The task ▸
Reproduce exactly, and exclusively, the lines from the line containing "Частые ошибки" through the final line of the listing below.

Supplied data ▸
○ ○ ○
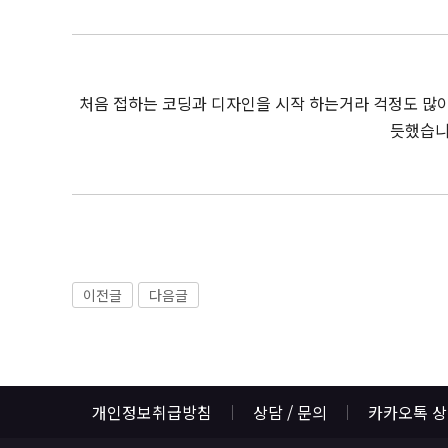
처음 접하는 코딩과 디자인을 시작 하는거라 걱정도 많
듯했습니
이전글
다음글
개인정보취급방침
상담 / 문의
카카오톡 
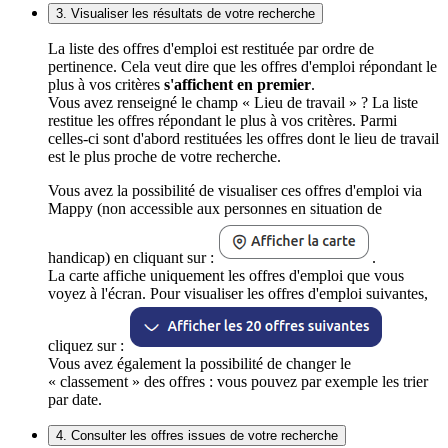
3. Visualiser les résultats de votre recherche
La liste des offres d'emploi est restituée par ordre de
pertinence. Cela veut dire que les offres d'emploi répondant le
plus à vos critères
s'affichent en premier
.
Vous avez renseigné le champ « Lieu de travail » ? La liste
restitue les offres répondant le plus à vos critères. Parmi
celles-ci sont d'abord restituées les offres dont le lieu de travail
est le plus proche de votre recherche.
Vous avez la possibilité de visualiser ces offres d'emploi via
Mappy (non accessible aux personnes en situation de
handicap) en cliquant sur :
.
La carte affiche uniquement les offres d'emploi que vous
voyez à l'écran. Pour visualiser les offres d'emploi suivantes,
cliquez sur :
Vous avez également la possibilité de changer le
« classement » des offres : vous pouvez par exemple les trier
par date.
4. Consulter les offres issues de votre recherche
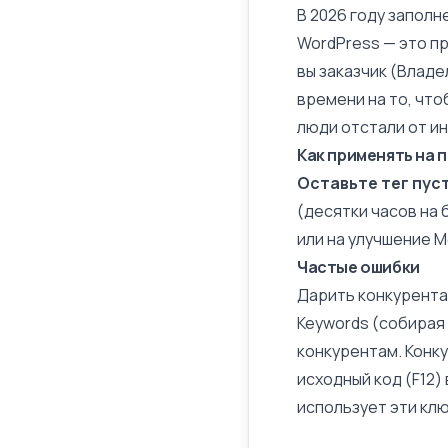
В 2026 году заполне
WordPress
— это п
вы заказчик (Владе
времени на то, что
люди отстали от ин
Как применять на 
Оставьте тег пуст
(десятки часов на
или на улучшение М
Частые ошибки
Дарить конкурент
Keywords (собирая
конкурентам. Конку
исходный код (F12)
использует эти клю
○ ○ ○
Task answer ▸
Частые ошибки
Дарить конкурент
Keywords (собирая
конкурентам. Конку
исходный код (F12)
использует эти клю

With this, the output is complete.